AI/ML Security Architecture — Drive the design and securing of AI/ML model environments, including training pipelines, inference endpoints, model registries, and data governance processes leveraging industry best-practices and vendor guidance.
Adversarial AI & Model Integrity Protection — Research and recommend controls to detect and mitigate attacks such as data poisoning, model manipulation, prompt injection, and model exfiltration attempts.
Secure Adoption of Emerging Technologies — Assess risks in generative AI, automation systems, edge/real-time production tools, and other emerging technologies.

Nice To Haves

Incident Response & Disaster Recovery Oversight — Supporting IR plans, DR exercises, and post incident analysis. Help design tabletop exercises for teams to work expected scenarios around operations and potential threats.
Security Technology Evaluation — Assess and recommend security tools, assist conducting product evaluations, and integrate monitoring capabilities.
Cloud & DevOps Security Integration — Familiarity with CI/CD, automation, and security integration in modern development pipelines.
Identity & Access Management — Have experience in implementing strong authentication and authorization architectures.
AI Risk Monitoring & Anomaly Detection — Have the ability to define and monitor metrics for model drift, anomalous behavior, misuse patterns, and unintended outputs in AI systems.
Evaluation of Emerging Tech Security Posture — Have the ability to assess new platforms (e.g., generative media tools, predictive analytics engines, autonomous processing systems) before enterprise adoption.
General Cybersecurity Principles — Solid understanding of core security concepts, controls, and best practices.
Security Tools Exposure — Firewalls, IDS/IPS, vulnerability scanners, SIEMs, endpoint protection.
Analytical & Communication Skills — Ability to document requirements, communicate risks, and collaborate across diverse teams.
Fundamentals of AI System Behavior — Have an introductory understanding of how AI/ML systems work, common failure modes, and basic risks (e.g., bias, drift, data sensitivity).

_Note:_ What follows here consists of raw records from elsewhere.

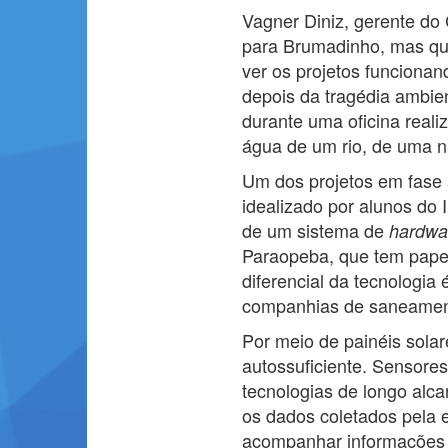
Vagner Diniz, gerente do
para Brumadinho, mas que
ver os projetos funcionan
depois da tragédia ambie
durante uma oficina real
água de um rio, de uma n
Um dos projetos em fase
idealizado por alunos do
de um sistema de
hardwa
Paraopeba, que tem papel
diferencial da tecnologia
companhias de saneament
Por meio de painéis sola
autossuficiente. Sensore
tecnologias de longo alc
os dados coletados pela
acompanhar informações 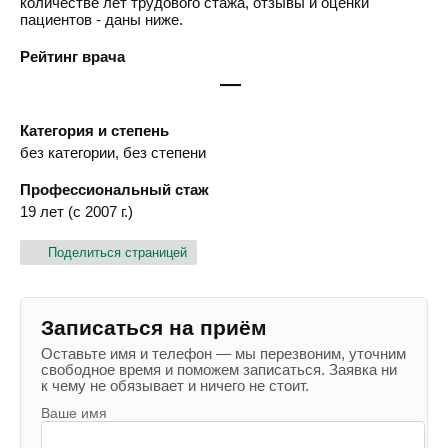
количестве лет трудового стажа, отзывы и оценки
пациентов - даны ниже.
Рейтинг врача
—
Категория и степень
без категории, без степени
Профессиональный стаж
19 лет (с 2007 г.)
Поделиться страницей
Записаться на приём
Оставьте имя и телефон — мы перезвоним, уточним
свободное время и поможем записаться. Заявка ни
к чему не обязывает и ничего не стоит.
Ваше имя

Awareness of AI/ML Security Concepts — Have a baseline knowledge of adversarial examples, prompt safety considerations, and safe by design practices for early career contributors.

Responsibilities

Design and implement enterprise‑class security architectures across application, network, cloud, and identity domains.
Conduct threat modeling, security assessments, and vulnerability analysis; recommend improvements to mitigate emerging risks.

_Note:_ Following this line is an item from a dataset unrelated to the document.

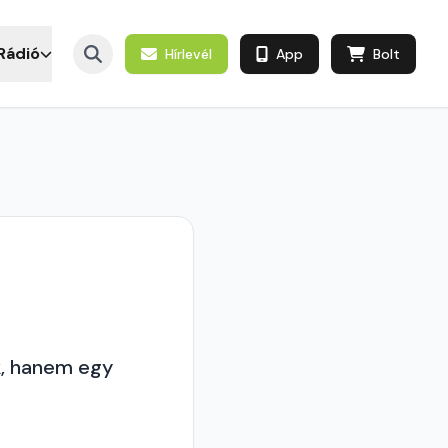
Rádió
Hírlevél
App
Bolt
k, hanem egy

Review and enhance existing security controls; align strategy with industry frameworks such as NIST and ISO 27001.
Support incident response efforts, including planning, investigation, and post‑event review.
Collaborate with development and infrastructure teams to integrate security requirements throughout the technology lifecycle.

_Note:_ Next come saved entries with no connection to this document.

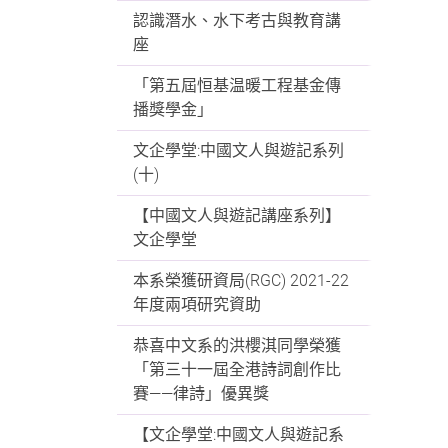
認識潛水、水下考古與教育講
座
「第五屆恒基温暖工程基金傳
播獎學金」
文企學堂:中國文人與遊記系列
(十)
【中國文人與遊記講座系列】
文企學堂
本系榮獲研資局(RGC) 2021-22
年度兩項研究資助
恭喜中文系的洪櫻淇同學榮獲
「第三十一屆全港詩詞創作比
賽——律詩」優異獎
【文企學堂:中國文人與遊記系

Evaluate, recommend, and implement modern security tools and monitoring systems across cloud, hybrid, and on‑premise ecosystems.
Drive continuous improvements in security governance, documentation, and compliance.
Architect security controls for AI/ML systems, including model hardening, data pipeline integrity, adversarial attack mitigation, and training data governance.
Support secure adoption of emerging technologies, such as generative AI, edge computing, real-time production automation, and Deep learning based content workflows.
Develop and enforce guidelines to prevent model poisoning, prompt injection failures, model exfiltration, and data leakage in AI-driven pipelines.
Evaluate new AI technologies, model hosting platforms, and media production innovations for security risks before adoption.
Integrate AI security requirements into incident response, ensuring threats targeting models (e.g., manipulated outputs, shadow model creation) are included in IR playbooks.